Cavities and dental decay are one of the most common dental issues for adult patients. In some cases, patients will notice that a tooth is sensitive to cold or sweet foods and beverages and suspect a problem. In other cases, a dental exam or x-ray will detect the decay before the patient notices an issue. Dr. Beata A. Carlson & Associates of Natural & Cosmetic Dentistry in Clearwater, FL, help their patients understand the causes of dental decay and tooth cavities and the most effective treatment.
Decay is created by the mouth being too acidic foods like sugary food left on the teeth create acidity.
What causes tooth decay?
Many adult dental patients think that cavities are for children. Unfortunately, tooth decay can happen to anyone of any age. Tooth decay occurs when the outer layer of the tooth – the enamel – breaks down. The enamel’s damage is typically caused when sugar from food or beverages is not correctly removed from the teeth. These sugars turn into acid, which damages the tooth’s enamel.
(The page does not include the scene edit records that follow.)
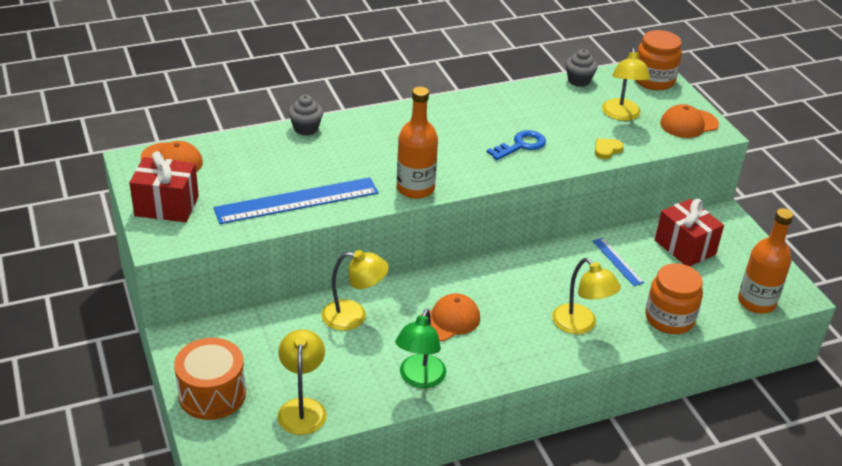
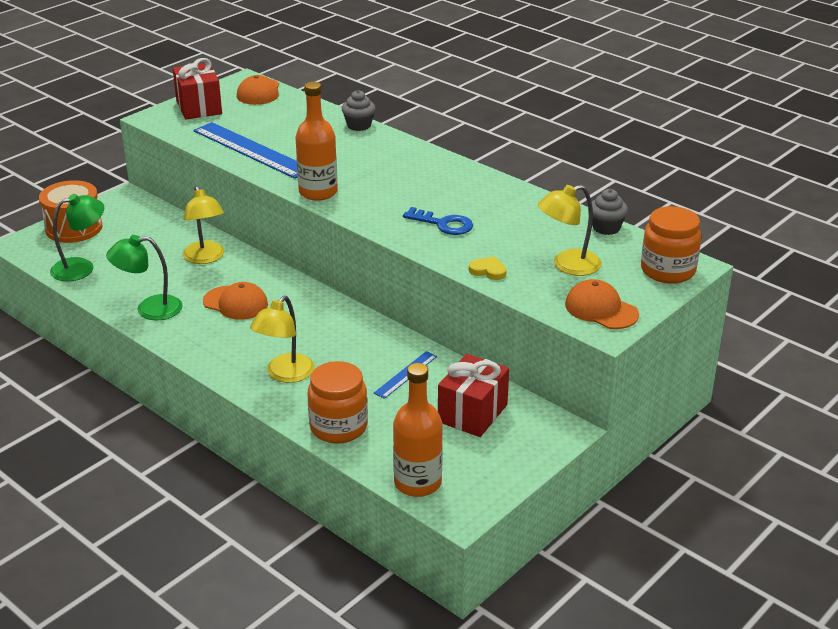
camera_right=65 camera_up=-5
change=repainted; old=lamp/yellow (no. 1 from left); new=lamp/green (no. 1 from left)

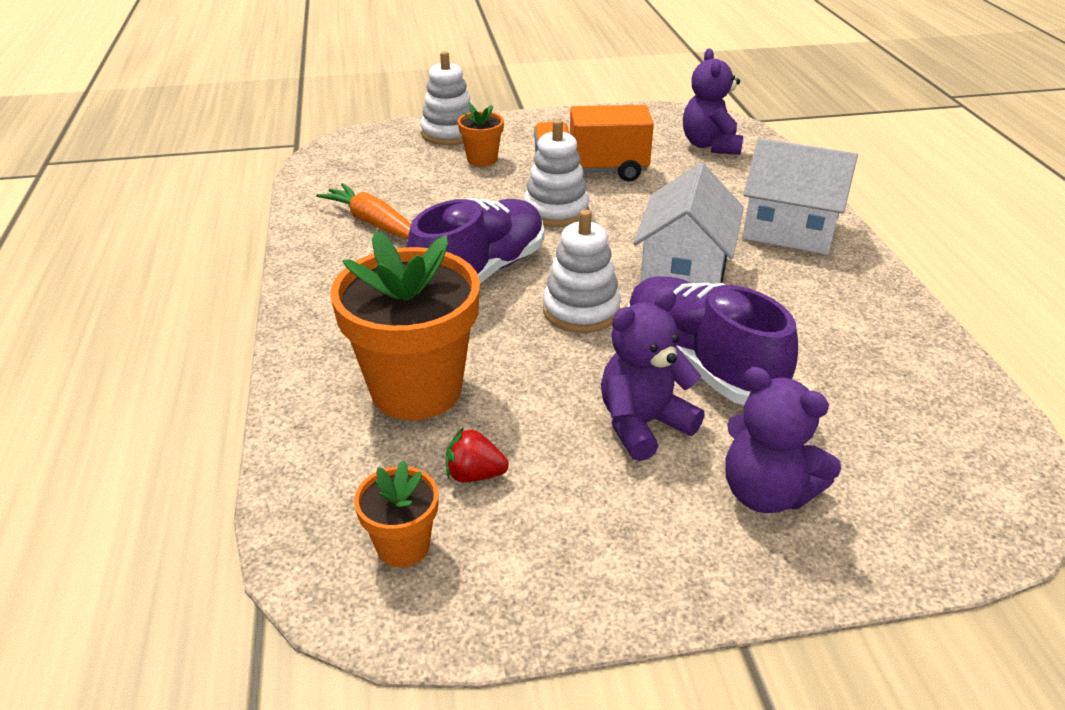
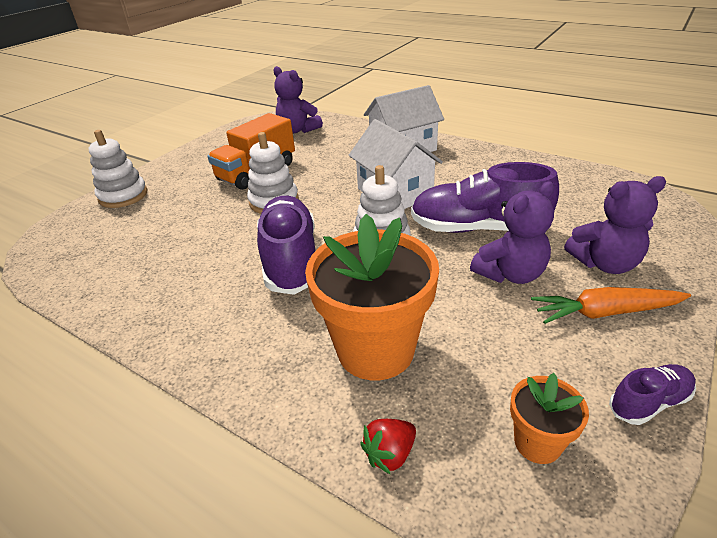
camera_right=-45 camera_up=0
change=shifted; old=strawberry/red
change=rotated; old=teddy bear/purple (no. 1 from left in the first image); degrees=-135
change=shifted; old=carrot/orange
change=new; new=shoe/purple (no. 3 from left)
change=gone; old=flower pot/orange (no. 3 from left)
When the decay breaks through the enamel, it can continue to spread into the tooth’s deeper layers.
Cavities can occur on any tooth in the mouth. However, they are most common on the back teeth and on the teeth’ sides that can be hard to reach with a toothbrush.
Symptoms of tooth decay
Patients who have pain in their mouth often assume a cavity causes it. Cavities may not cause pain until it impacts the deeper layers of the tooth. Other tooth decay symptoms include visible spots on the teeth, bad breath, sensitivity to hot or cold, and previous fillings that feel loose.
Treatment for tooth decay
If tooth decay is caught early, it can be monitored. However, in most cases, a filling will be required to treat a cavity. In this case, the dentist will use a small dental drill to remove the tooth’s decay. The dentist will then fill the remaining hole with a safe and tooth-colored filling material. The material is hardened and then filed to ensure the patient has a proper bite. If the damage is more severe, a dental crown covering the entire top of the tooth may be required.
Prevention is key
Like many dental issues, cavities are easier to prevent than to treat. Dr. Beata A. Carlson & Associates remind their patients of the importance of proper brushing and flossing habits. They also suggest that patients limit their intake of sugary foods and beverages and instead opt for plenty of water. Additionally, regular dental exams are critically crucial to detecting signs of decay before a cavity erupts.